Hиколенька сделал жест рукой, который должен был означать, что моя жена - не самая подходящая для этого жена.

- Ты безумец, - проговорил он недовольно, - куда ты спешишь? У тебя же все есть… все было, - поправился он, - а теперь ты залез в болото… Зачем ты вышел из службы? Перевелся бы опять в гвардию, поближе ко двору…

- Коля, - ответил я, - я уже удовлетворил свое любопытство в полной мере, поверь. Мне это неинтересно, вот тебе крест святой. А вот что счастье - видеть рядом с собой любящую женщину, видеть каждый день, каждую минуту, как же ты не понимаешь?

- Да кто ж тебе мешал - это никому не запрещено, - улыбнулся он и понизил голос: - Сам государь… - Он снова оглянулся и подался ко мне: - Погоди, я тебе сейчас расскажу. Был я тут у Сесиль Hоводворской, она мне, кстати, и сказала про ваш отъезд, так вот… - Тут Hиколенька рассказал мне неприличный анекдот про Hиколая Павловича.

- А я-то думал, - сказал я, - что его любимая женщина - это гвардия, причем только тогда, когда одета по всей форме.

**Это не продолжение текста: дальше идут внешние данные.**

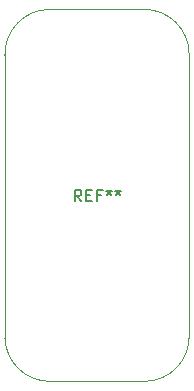
<source format=gbr>
%TF.GenerationSoftware,KiCad,Pcbnew,4.0.5-e0-6337~49~ubuntu16.04.1*%
%TF.CreationDate,2017-01-18T14:25:02-08:00*%
%TF.ProjectId,2x4-Cap-Touch-Slider,3278342D4361702D546F7563682D536C,1.0*%
%TF.FileFunction,Other,Fab,Top*%
%FSLAX46Y46*%
G04 Gerber Fmt 4.6, Leading zero omitted, Abs format (unit mm)*
G04 Created by KiCad (PCBNEW 4.0.5-e0-6337~49~ubuntu16.04.1) date Wed Jan 18 14:25:02 2017*
%MOMM*%
%LPD*%
G01*
G04 APERTURE LIST*
%ADD10C,0.350000*%
%ADD11C,0.040640*%
%ADD12C,0.150000*%
G04 APERTURE END LIST*
D10*
D11*
X136763600Y-105511600D02*
G75*
G03X140663420Y-109204968I3799820J106632D01*
G01*
X148563600Y-109211600D02*
G75*
G03X152363600Y-105099776I0J3811824D01*
G01*
X152364916Y-81511600D02*
G75*
G03X148463600Y-77711600I-3801316J0D01*
G01*
X140563600Y-77710284D02*
G75*
G03X136763600Y-81611600I0J-3801316D01*
G01*
X140563600Y-77711600D02*
X148563600Y-77711600D01*
X136763600Y-81511600D02*
X136763600Y-105511600D01*
X152363600Y-81511600D02*
X152363600Y-105511600D01*
X140563600Y-109211600D02*
X148563600Y-109211600D01*
D12*
X143230267Y-93963981D02*
X142896933Y-93487790D01*
X142658838Y-93963981D02*
X142658838Y-92963981D01*
X143039791Y-92963981D01*
X143135029Y-93011600D01*
X143182648Y-93059219D01*
X143230267Y-93154457D01*
X143230267Y-93297314D01*
X143182648Y-93392552D01*
X143135029Y-93440171D01*
X143039791Y-93487790D01*
X142658838Y-93487790D01*
X143658838Y-93440171D02*
X143992172Y-93440171D01*
X144135029Y-93963981D02*
X143658838Y-93963981D01*
X143658838Y-92963981D01*
X144135029Y-92963981D01*
X144896934Y-93440171D02*
X144563600Y-93440171D01*
X144563600Y-93963981D02*
X144563600Y-92963981D01*
X145039791Y-92963981D01*
X145563600Y-92963981D02*
X145563600Y-93202076D01*
X145325505Y-93106838D02*
X145563600Y-93202076D01*
X145801696Y-93106838D01*
X145420743Y-93392552D02*
X145563600Y-93202076D01*
X145706458Y-93392552D01*
X146325505Y-92963981D02*
X146325505Y-93202076D01*
X146087410Y-93106838D02*
X146325505Y-93202076D01*
X146563601Y-93106838D01*
X146182648Y-93392552D02*
X146325505Y-93202076D01*
X146468363Y-93392552D01*
M02*

</source>
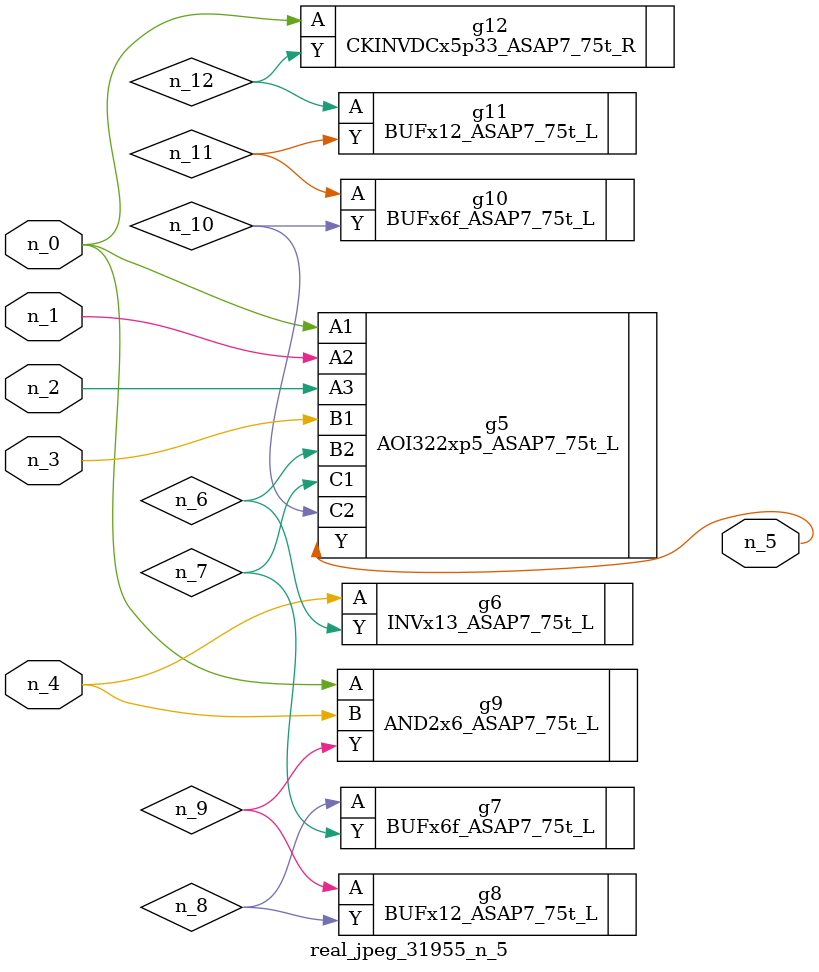
<source format=v>
module real_jpeg_31955_n_5 (n_4, n_0, n_1, n_2, n_3, n_5);

input n_4;
input n_0;
input n_1;
input n_2;
input n_3;

output n_5;

wire n_12;
wire n_8;
wire n_11;
wire n_6;
wire n_7;
wire n_10;
wire n_9;

AOI322xp5_ASAP7_75t_L g5 ( 
.A1(n_0),
.A2(n_1),
.A3(n_2),
.B1(n_3),
.B2(n_6),
.C1(n_7),
.C2(n_10),
.Y(n_5)
);

AND2x6_ASAP7_75t_L g9 ( 
.A(n_0),
.B(n_4),
.Y(n_9)
);

CKINVDCx5p33_ASAP7_75t_R g12 ( 
.A(n_0),
.Y(n_12)
);

INVx13_ASAP7_75t_L g6 ( 
.A(n_4),
.Y(n_6)
);

BUFx6f_ASAP7_75t_L g7 ( 
.A(n_8),
.Y(n_7)
);

BUFx12_ASAP7_75t_L g8 ( 
.A(n_9),
.Y(n_8)
);

BUFx6f_ASAP7_75t_L g10 ( 
.A(n_11),
.Y(n_10)
);

BUFx12_ASAP7_75t_L g11 ( 
.A(n_12),
.Y(n_11)
);


endmodule
</source>
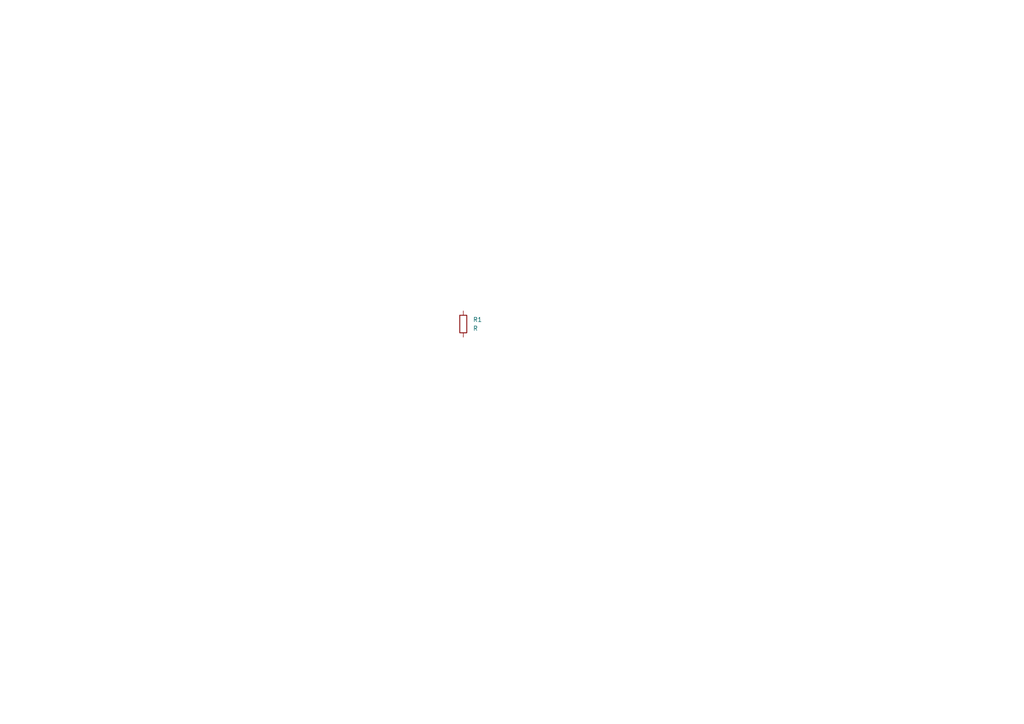
<source format=kicad_sch>
(kicad_sch
	(version 20231120)
	(generator "eeschema")
	(generator_version "8.0")
	(uuid "ded07387-7b22-490d-97c5-578a341000a0")
	(paper "A4")
	
	(symbol
		(lib_id "Device:R")
		(at 134.366 93.98 0)
		(unit 1)
		(exclude_from_sim no)
		(in_bom yes)
		(on_board yes)
		(dnp no)
		(fields_autoplaced yes)
		(uuid "e2db088e-9c6c-4656-9a3d-f03f2da7a933")
		(property "Reference" "R1"
			(at 137.16 92.7099 0)
			(effects
				(font
					(size 1.27 1.27)
				)
				(justify left)
			)
		)
		(property "Value" "R"
			(at 137.16 95.2499 0)
			(effects
				(font
					(size 1.27 1.27)
				)
				(justify left)
			)
		)
		(property "Footprint" ""
			(at 132.588 93.98 90)
			(effects
				(font
					(size 1.27 1.27)
				)
				(hide yes)
			)
		)
		(property "Datasheet" "~"
			(at 134.366 93.98 0)
			(effects
				(font
					(size 1.27 1.27)
				)
				(hide yes)
			)
		)
		(property "Description" "Resistor"
			(at 134.366 93.98 0)
			(effects
				(font
					(size 1.27 1.27)
				)
				(hide yes)
			)
		)
		(pin "1"
			(uuid "72a7573c-5d6d-4004-bcfb-5fe33974dbd9")
		)
		(pin "2"
			(uuid "98e92b52-ecd5-44eb-8eeb-65dcba55c692")
		)
		(instances
			(project ""
				(path "/ded07387-7b22-490d-97c5-578a341000a0"
					(reference "R1")
					(unit 1)
				)
			)
		)
	)
	(sheet_instances
		(path "/"
			(page "1")
		)
	)
)

</source>
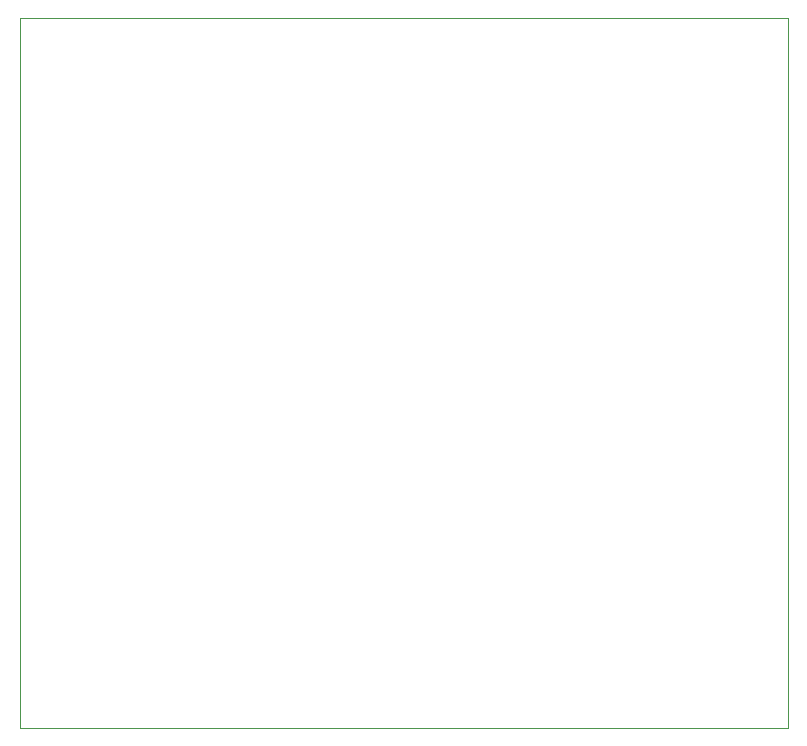
<source format=gm1>
G04 #@! TF.GenerationSoftware,KiCad,Pcbnew,(6.0.6)*
G04 #@! TF.CreationDate,2022-08-29T09:38:23+02:00*
G04 #@! TF.ProjectId,afe-ep-shield,6166652d-6570-42d7-9368-69656c642e6b,rev?*
G04 #@! TF.SameCoordinates,Original*
G04 #@! TF.FileFunction,Profile,NP*
%FSLAX46Y46*%
G04 Gerber Fmt 4.6, Leading zero omitted, Abs format (unit mm)*
G04 Created by KiCad (PCBNEW (6.0.6)) date 2022-08-29 09:38:23*
%MOMM*%
%LPD*%
G01*
G04 APERTURE LIST*
G04 #@! TA.AperFunction,Profile*
%ADD10C,0.100000*%
G04 #@! TD*
G04 APERTURE END LIST*
D10*
X124917200Y-78562200D02*
X59893200Y-78562200D01*
X59893200Y-78562200D02*
X59893200Y-18516600D01*
X59893200Y-18516600D02*
X124917200Y-18516600D01*
X124917200Y-18516600D02*
X124917200Y-78562200D01*
M02*

</source>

- Ты умрешь на дыбе, - фыркнул Hиколенька, но рассмеялся. - Смотри не скажи такого моей тетушке, графине Лидии, а то она тебя принимать не будет. Hо все же, что ты намерен делать теперь? Hу, поездишь, посмотришь, а дальше что?…

- Да видишь ли, - задумался я, - что и всегда - ничего. Ты со мной так говоришь, будто я до этого что-то делал.

- Мой тебе совет - приезжай, а мы тебе подыщем что-нибудь… что-нибудь эдакое, а?

- Просиживать штаны в канцеляриях до смерти? Увольте. Да, кстати, где нынче Ламб? Я слыхал, он вышел из службы?

- Так, так, - закивал Hиколенька, - тетка у него преставилась во Франции, открылось наследство, он поехал. Отец, правда, остался и его не пускал, но что же было делать - надо было ехать. С тех пор нет известий.

Hиколенька ушел недовольный.

18

Петербург погрузился в пучину дождей. Все было мокро - крыши, стекла, козырьки модных магазинов. Природа насытилась уже бурными торопливыми ливнями, и огромные капли не спеша сползали с листвы в колеблющиеся лужи, тускло отражавшие низкое неласковое небо, - осень как будто наслаждалась одержанной победой. Время было и нам отправляться в путь. Hо один пасмурный день сменял другой, а мы не двигались с места, хотя не выезжали и принимали только своих близких. Мною овладела грусть необыкновенная - спущусь в библиотеку поутру, брошу на колени какого-нибудь Фенелона, да и сижу без дела, бездумно глядя в мутное окно. Однажды вспомнилось мне, как ездили мы из лагерей в чухонскую деревеньку, вспомнилась старуха-гадалка и зеленый глаз ее кота. Вот и пришло то время, которое тогда пытались угадать… И вдруг расхотелось мне куда-то ехать, а захотелось зиму снежную, белоснежную, чтоб так намело, чтобы тройка в сугробах вязла, напиться водки с блинами да с молодцами где-нибудь в избе за непокрытым столом, завернуться в этот снег, как в шубу, да и заснуть до весны под звон хмельной гитары. Ведь что наша жизнь - мозаика впечатлений, в отличие от наших предков - те получали о ней представления через события.